*** Opening of Document excerpt ***
It is commonly observed that weddings, funerals, birthdays, festivals and any number of daily and calendrical rituals are ‘crowded’ with colorful religious things. The devotees also attach religious/ sentimental values to such consumer commodities like religious idols or sacred books. The consumption of material objects appears to be integral to pilgrimage rituals and transforms the intangible spiritual experience of the pilgrims into something ‘palpable’. The gifts are intended to embody the sacredness of the sites visited by the pilgrims and allow family and friends to partake in their sacred experience (Moufahim, 2013). Such trading of a set of material objects as commodities, which are ultimately consumed as ritual objects by individuals, is the result of not only festivals and pilgrimages but also marketization of the sacred by government (Nanda, 2009).

 

The purpose of this module is to study role of the market in advertising the importance of rituals, pilgrimages and religious festivals. Further, the process of commodification of religion accentuated by deeper penetration of the market and growing capitalism shall also be discussed. Capturing the details of different aspects of religious economy is the aim of this module. The first section talks about growing commercialization of the religion, the second about sociological relevance of religion to understand commodification process in a better way, the third about the influence of capitalism upon marketisation of sacred and finally a discussion on repercussions of commodification process is made.
*** Close of Document excerpt ***
Problem requirements
Please restate the stretch from "The purpose of" through "process is made." in the passage on the commodification of religion, changing "module" to "unit" each time it appears. You will not need the data that comes after this passage.
*** Opening of Records provided ***
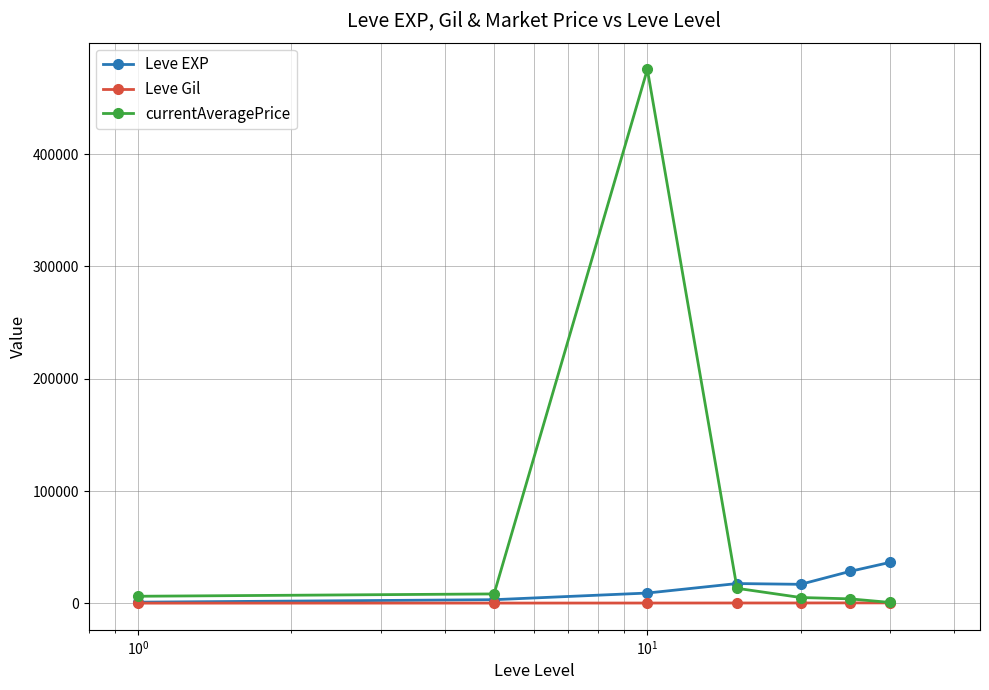

Which series has the widest spread of values?

currentAveragePrice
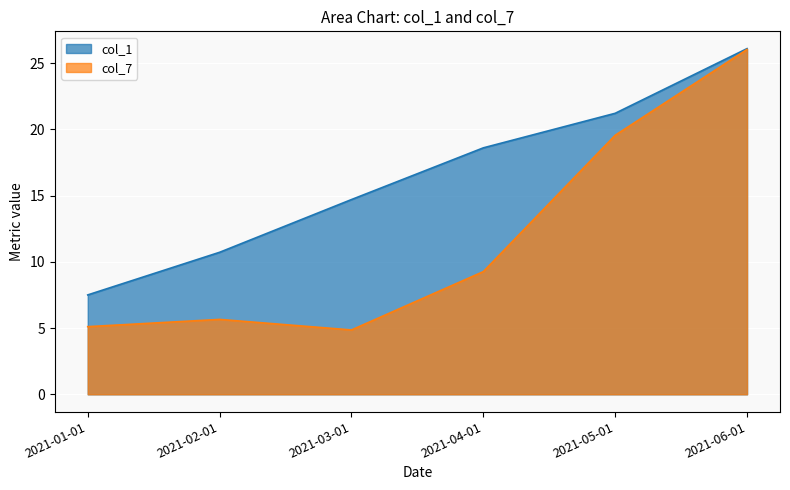

How many values in the col_1 series exceed 18?

3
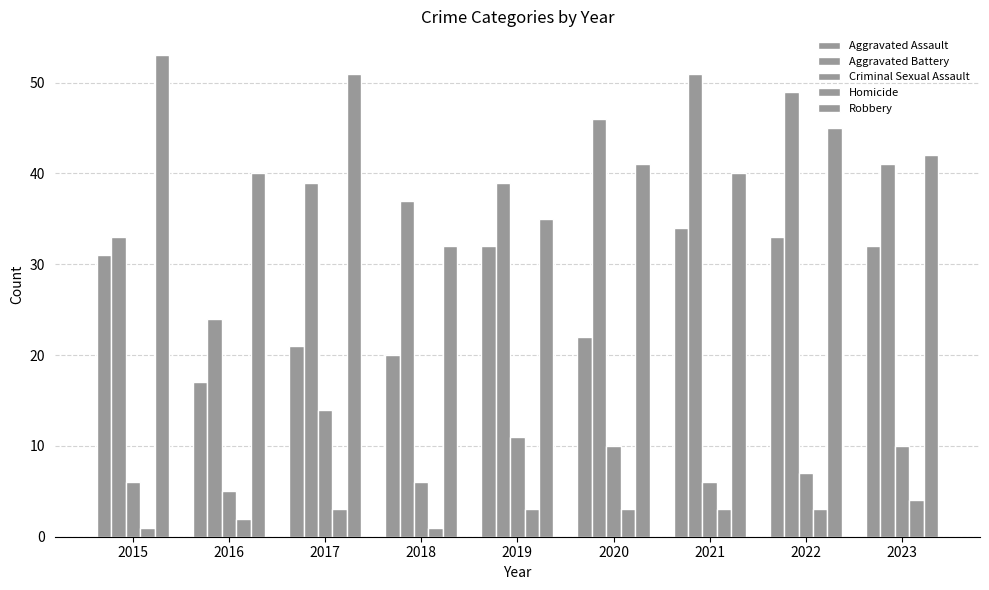

How many data points in Criminal Sexual Assault are less than 7?

4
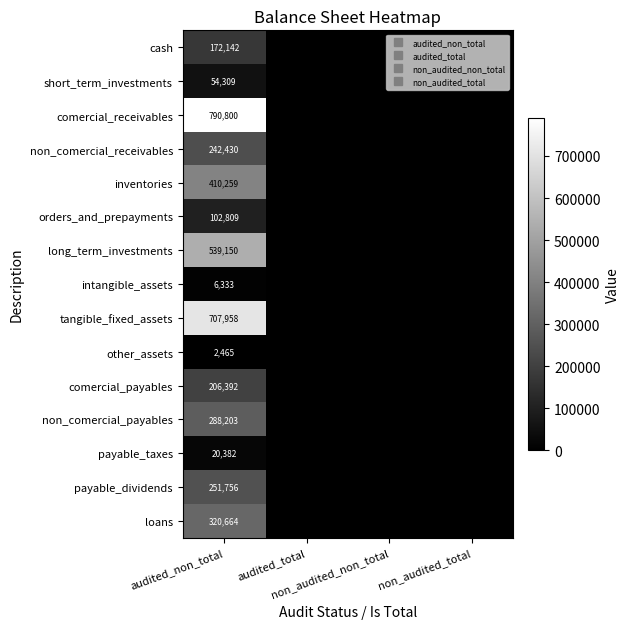

Rank the series at audited_total from lowest to highest value.

cash, short_term_investments, comercial_receivables, non_comercial_receivables, inventories, orders_and_prepayments, long_term_investments, intangible_assets, tangible_fixed_assets, other_assets, comercial_payables, non_comercial_payables, payable_taxes, payable_dividends, loans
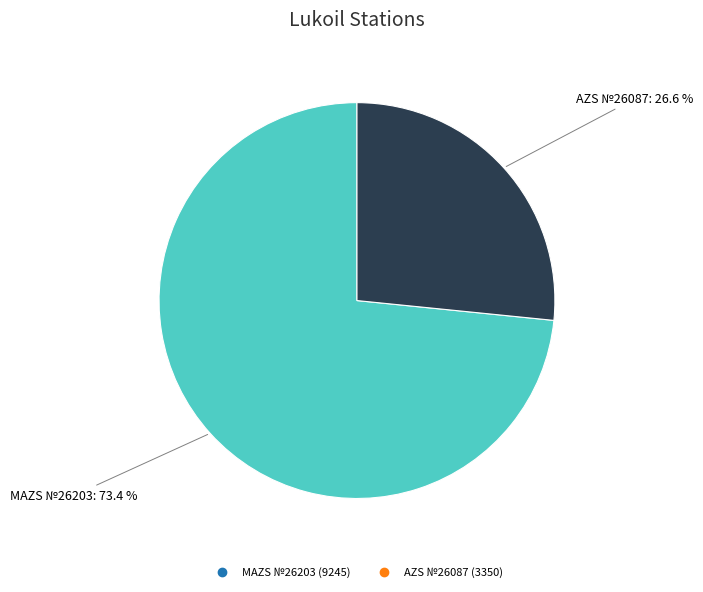

True or false: MAZS №26203 accounts for 68% of the total.

False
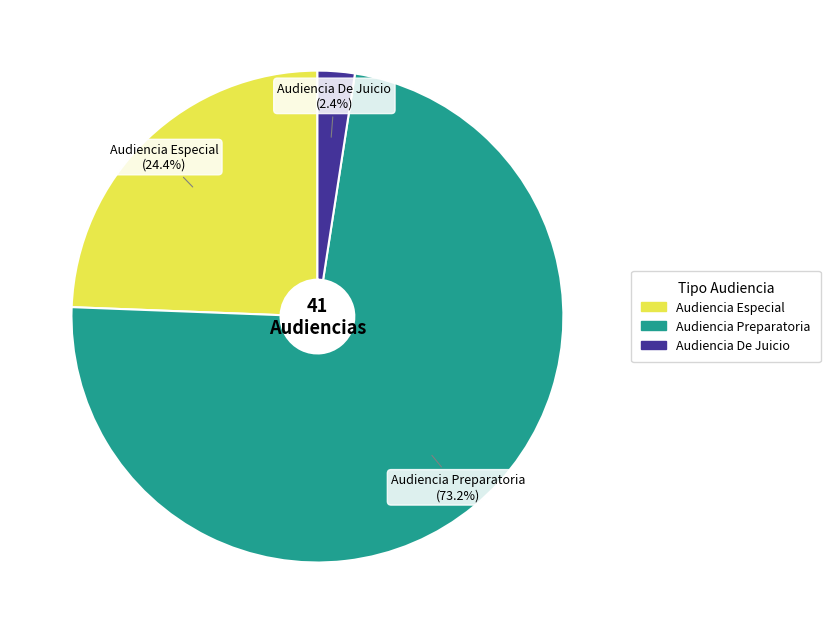

To the nearest percent, what is the combined percentage of Audiencia Especial and Audiencia Preparatoria?

98%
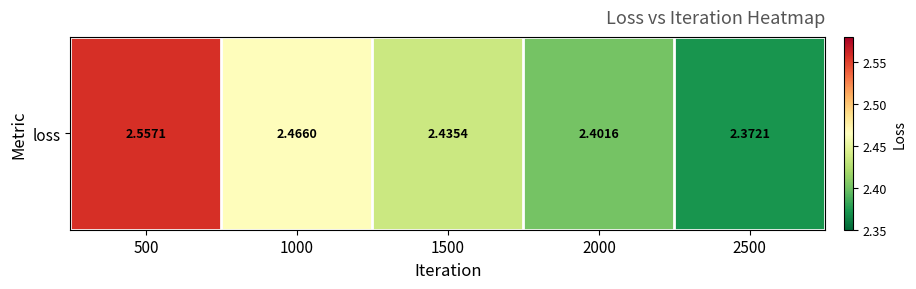

What is the greatest value displayed?

2.6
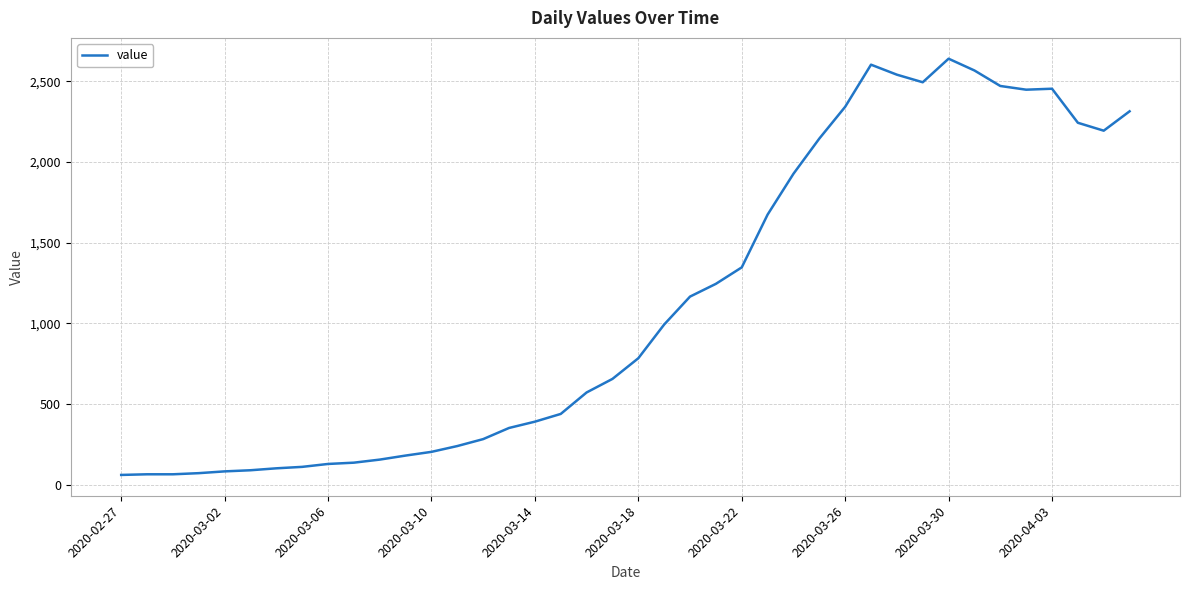

What is the difference between the maximum and minimum values?

2579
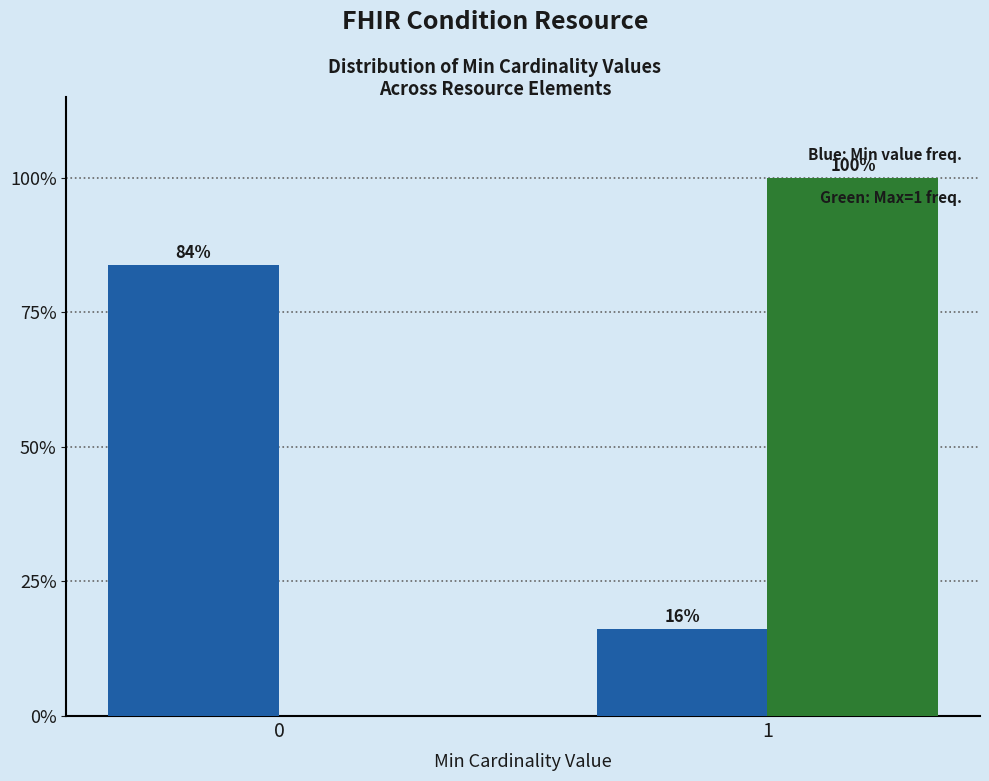

What is the maximum value shown in the chart?

100.0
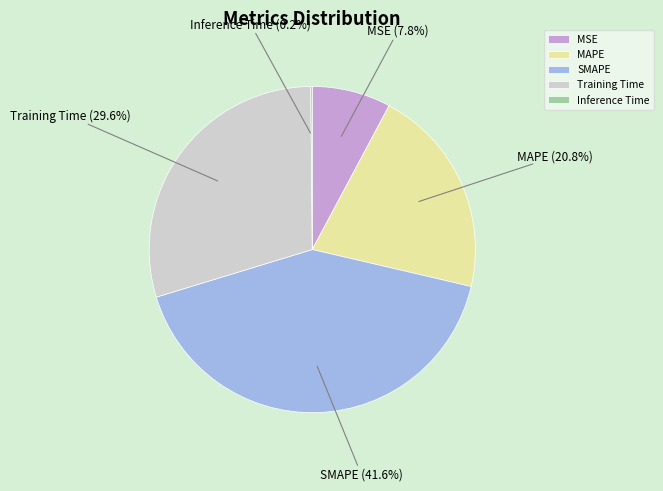

What is the ratio of the value at MAPE to the value at Training Time?

0.7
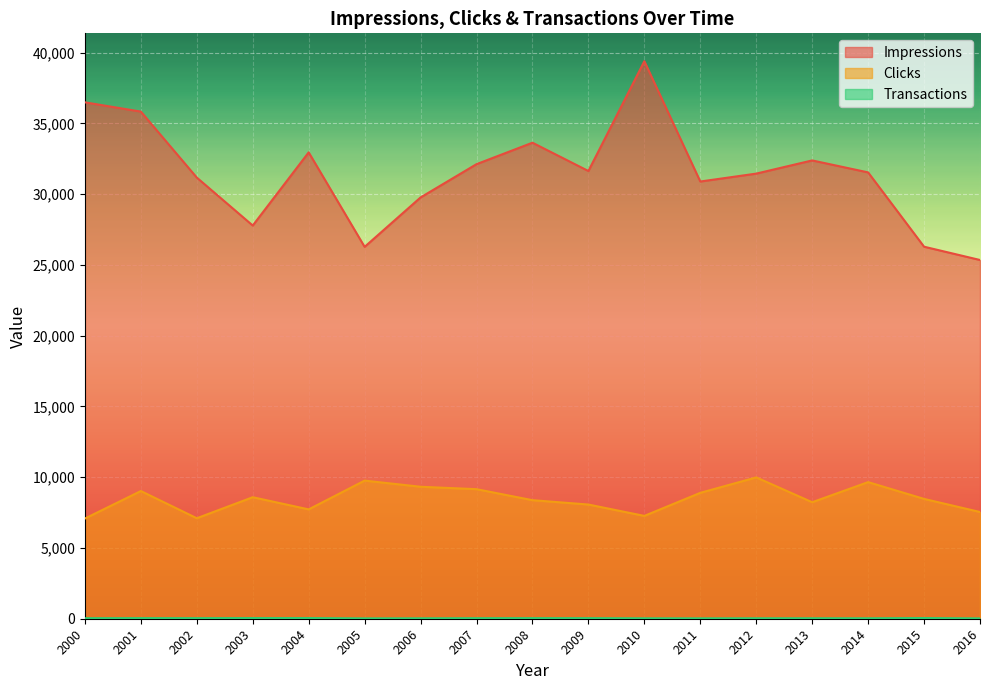

Is the value of Impressions at 2015 greater than the value of Transactions at 2010?

Yes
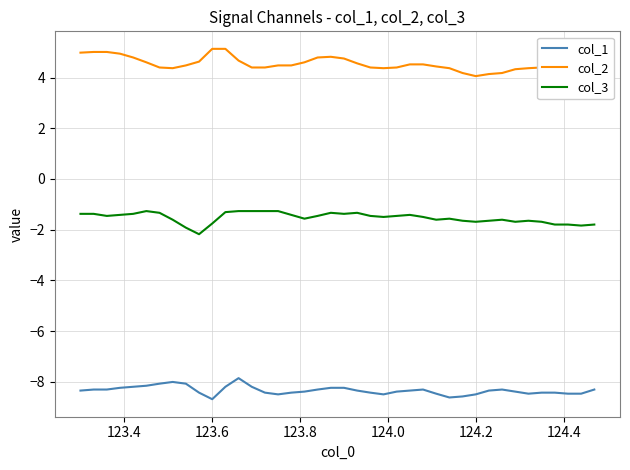

At how many categories does at least one series exceed 2?

40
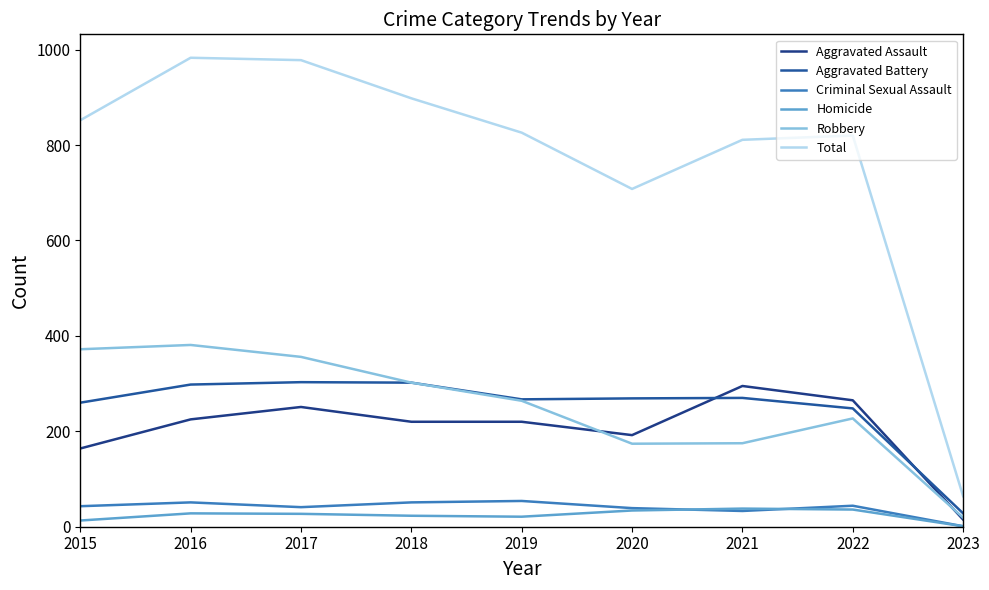

How many categories are shown in the chart?

9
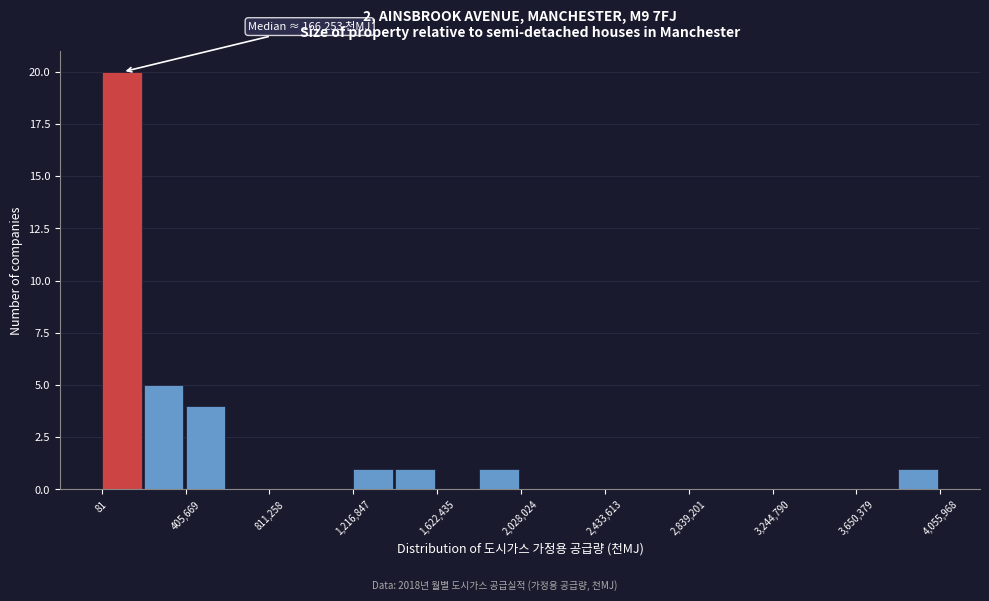

Over which range of the x-axis is the bar tallest?

0 to 200000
*** Close of Records provided ***
Answer to the problem
The purpose of this unit is to study role of the market in advertising the importance of rituals, pilgrimages and religious festivals. Further, the process of commodification of religion accentuated by deeper penetration of the market and growing capitalism shall also be discussed. Capturing the details of different aspects of religious economy is the aim of this unit. The first section talks about growing commercialization of the religion, the second about sociological relevance of religion to understand commodification process in a better way, the third about the influence of capitalism upon marketisation of sacred and finally a discussion on repercussions of commodification process is made.